WHAT THE TASK ASKS
Across all the entries below, how many lines mention the string "Sponsors"? Respond with a single number.

# # # # #

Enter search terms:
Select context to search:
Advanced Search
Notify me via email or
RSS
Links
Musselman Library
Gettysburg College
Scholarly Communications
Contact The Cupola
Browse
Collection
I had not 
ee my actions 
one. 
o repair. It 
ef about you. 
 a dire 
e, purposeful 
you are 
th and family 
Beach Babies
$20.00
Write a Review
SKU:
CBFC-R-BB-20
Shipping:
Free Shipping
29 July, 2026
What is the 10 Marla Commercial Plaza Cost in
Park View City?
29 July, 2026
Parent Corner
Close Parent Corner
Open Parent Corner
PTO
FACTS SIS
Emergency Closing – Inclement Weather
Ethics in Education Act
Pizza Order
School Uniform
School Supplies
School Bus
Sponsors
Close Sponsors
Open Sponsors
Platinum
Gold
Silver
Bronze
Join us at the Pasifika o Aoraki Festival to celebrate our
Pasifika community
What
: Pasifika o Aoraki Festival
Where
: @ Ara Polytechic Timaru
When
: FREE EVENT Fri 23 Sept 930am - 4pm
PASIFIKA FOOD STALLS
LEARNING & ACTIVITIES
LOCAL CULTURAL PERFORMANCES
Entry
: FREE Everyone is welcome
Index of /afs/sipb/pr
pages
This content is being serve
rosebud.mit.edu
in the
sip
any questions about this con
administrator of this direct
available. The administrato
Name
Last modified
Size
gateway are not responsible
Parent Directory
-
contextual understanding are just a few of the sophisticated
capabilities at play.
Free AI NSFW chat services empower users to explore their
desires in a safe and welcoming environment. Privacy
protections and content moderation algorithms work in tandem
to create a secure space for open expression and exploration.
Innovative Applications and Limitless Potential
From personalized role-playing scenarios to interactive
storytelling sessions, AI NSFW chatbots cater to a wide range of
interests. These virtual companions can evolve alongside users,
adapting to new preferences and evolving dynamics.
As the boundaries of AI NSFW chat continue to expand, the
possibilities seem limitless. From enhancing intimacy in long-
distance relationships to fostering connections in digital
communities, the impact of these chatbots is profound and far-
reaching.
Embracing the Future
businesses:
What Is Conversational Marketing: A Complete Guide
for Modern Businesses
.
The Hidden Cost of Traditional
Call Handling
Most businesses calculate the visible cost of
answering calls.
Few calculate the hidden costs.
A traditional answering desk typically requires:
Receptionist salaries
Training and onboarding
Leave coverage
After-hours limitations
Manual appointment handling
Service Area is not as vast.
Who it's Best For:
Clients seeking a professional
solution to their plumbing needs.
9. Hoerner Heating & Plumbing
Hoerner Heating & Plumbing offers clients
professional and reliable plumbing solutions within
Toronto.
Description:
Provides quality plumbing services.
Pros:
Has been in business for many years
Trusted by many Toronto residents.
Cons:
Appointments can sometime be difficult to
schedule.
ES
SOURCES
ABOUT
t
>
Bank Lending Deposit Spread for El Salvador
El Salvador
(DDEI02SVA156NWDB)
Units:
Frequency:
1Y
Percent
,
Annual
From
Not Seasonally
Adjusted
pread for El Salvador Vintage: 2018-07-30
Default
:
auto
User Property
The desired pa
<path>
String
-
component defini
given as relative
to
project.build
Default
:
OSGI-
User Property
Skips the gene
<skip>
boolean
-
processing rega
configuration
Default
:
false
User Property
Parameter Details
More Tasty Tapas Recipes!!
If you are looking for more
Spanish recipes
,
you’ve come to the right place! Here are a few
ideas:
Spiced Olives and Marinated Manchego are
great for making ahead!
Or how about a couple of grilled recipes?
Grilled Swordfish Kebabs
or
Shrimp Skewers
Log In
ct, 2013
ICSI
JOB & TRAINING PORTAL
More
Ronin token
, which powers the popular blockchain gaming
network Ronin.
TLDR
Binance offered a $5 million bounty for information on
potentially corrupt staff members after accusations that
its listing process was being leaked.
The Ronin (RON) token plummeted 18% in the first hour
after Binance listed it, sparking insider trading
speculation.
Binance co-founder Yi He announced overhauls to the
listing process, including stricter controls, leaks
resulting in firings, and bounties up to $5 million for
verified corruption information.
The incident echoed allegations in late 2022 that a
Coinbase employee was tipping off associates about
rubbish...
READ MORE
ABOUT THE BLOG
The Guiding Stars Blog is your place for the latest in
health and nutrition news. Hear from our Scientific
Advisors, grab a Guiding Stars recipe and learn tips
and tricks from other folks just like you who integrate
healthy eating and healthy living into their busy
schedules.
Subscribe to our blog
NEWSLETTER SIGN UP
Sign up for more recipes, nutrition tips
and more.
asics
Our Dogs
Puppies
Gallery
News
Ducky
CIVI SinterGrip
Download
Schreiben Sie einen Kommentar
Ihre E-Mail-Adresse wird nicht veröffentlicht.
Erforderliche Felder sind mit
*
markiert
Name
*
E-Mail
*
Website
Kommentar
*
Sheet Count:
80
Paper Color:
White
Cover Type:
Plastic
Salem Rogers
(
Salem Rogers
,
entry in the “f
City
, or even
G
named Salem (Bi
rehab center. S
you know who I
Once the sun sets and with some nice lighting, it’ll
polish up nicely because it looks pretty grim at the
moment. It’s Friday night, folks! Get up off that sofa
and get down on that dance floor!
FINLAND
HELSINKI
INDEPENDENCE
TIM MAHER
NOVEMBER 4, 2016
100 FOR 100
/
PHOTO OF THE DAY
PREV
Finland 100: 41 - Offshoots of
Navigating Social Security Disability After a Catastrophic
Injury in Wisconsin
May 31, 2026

# # # # #

SOLUTION TO THIS TASK
3